*Passage for review*.

By Cecily Liu (China Daily Europe) Updated: 2015-11-13 01:09

Martin Hang says that a year of study in the Netherlands fundamentally influenced his already hard working and open-minded personality, and gave him the confidence about doing business globally.

Hang, the 31-year-old manager of the Chinese magazine Tennis Club, is a second generation family business owner who feels proud of his father's achievements but constantly wants to build on it more.

"My father has a dominating management style and wants to take everything in control. I respect him, but I also have my own views and leadership style," Hang says.

In 2008, his father's publishing firm Fangyuan Media has acquired Tennis Club from the state owned Jiangxi Publishing Group, and asked his son if he would be in charge of the title.

It was not the career opportunity that Hang had planned, but he took it and has never looked back.

"The first three years are the most difficult times. We invested a lot of funds into the magazine, but it took a long time for us to build the distribution channel, increase readership and win advertisers.

"At times I had doubts as to if we would ever become profitable, and I did not know what the future held for me," he says.

But with hard work and smart ideas Hang turned the business around. From a team of just about 6 employees in 2008, the team grew to about 50 today. The readership grew to more than 160,000 across the country, and the business also became profitable.

Despite these incredible achievements, Hang's ambition for his Tennis Club does not stop here. Having studied financial management at Nimbas Business School in Utrecht, the Netherlands, Hang realized that there are many ways to leverage the magazine's strong platform to create additional business.

His team is currently preparing summer school and winter school camps for young tennis players in Western countries, using the magazine's large circulation and established reputation to attract Chinese children who want to learn tennis from the best.

*Work order*.
Reproduce the passage of the article on Martin Hang that opens with the words "Despite these incredible" and closes with "from the best.".

*Information supplied*.
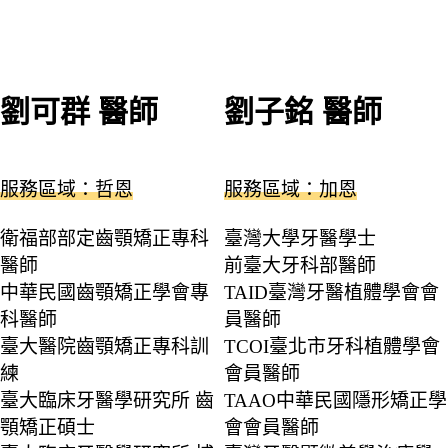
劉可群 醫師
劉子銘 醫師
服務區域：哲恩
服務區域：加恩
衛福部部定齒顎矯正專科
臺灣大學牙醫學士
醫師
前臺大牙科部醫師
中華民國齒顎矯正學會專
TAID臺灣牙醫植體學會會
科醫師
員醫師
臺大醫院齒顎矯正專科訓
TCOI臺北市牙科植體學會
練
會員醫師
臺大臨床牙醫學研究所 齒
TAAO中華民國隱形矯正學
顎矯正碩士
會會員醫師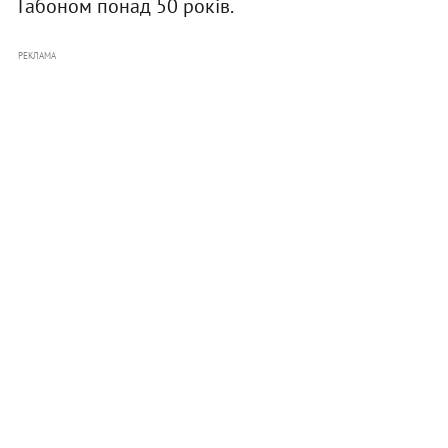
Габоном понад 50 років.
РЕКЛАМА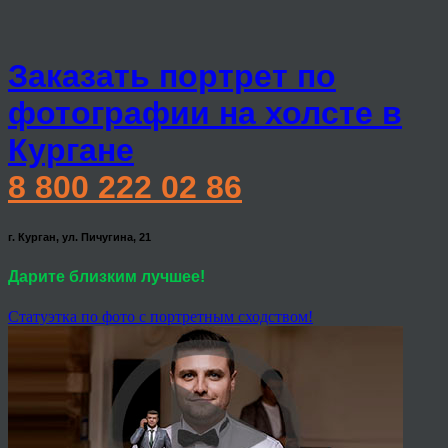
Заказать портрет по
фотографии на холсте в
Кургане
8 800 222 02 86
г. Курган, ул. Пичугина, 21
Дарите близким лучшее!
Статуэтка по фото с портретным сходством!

*Response area*.
Despite these incredible achievements, Hang's ambition for his Tennis Club does not stop here. Having studied financial management at Nimbas Business School in Utrecht, the Netherlands, Hang realized that there are many ways to leverage the magazine's strong platform to create additional business.

His team is currently preparing summer school and winter school camps for young tennis players in Western countries, using the magazine's large circulation and established reputation to attract Chinese children who want to learn tennis from the best.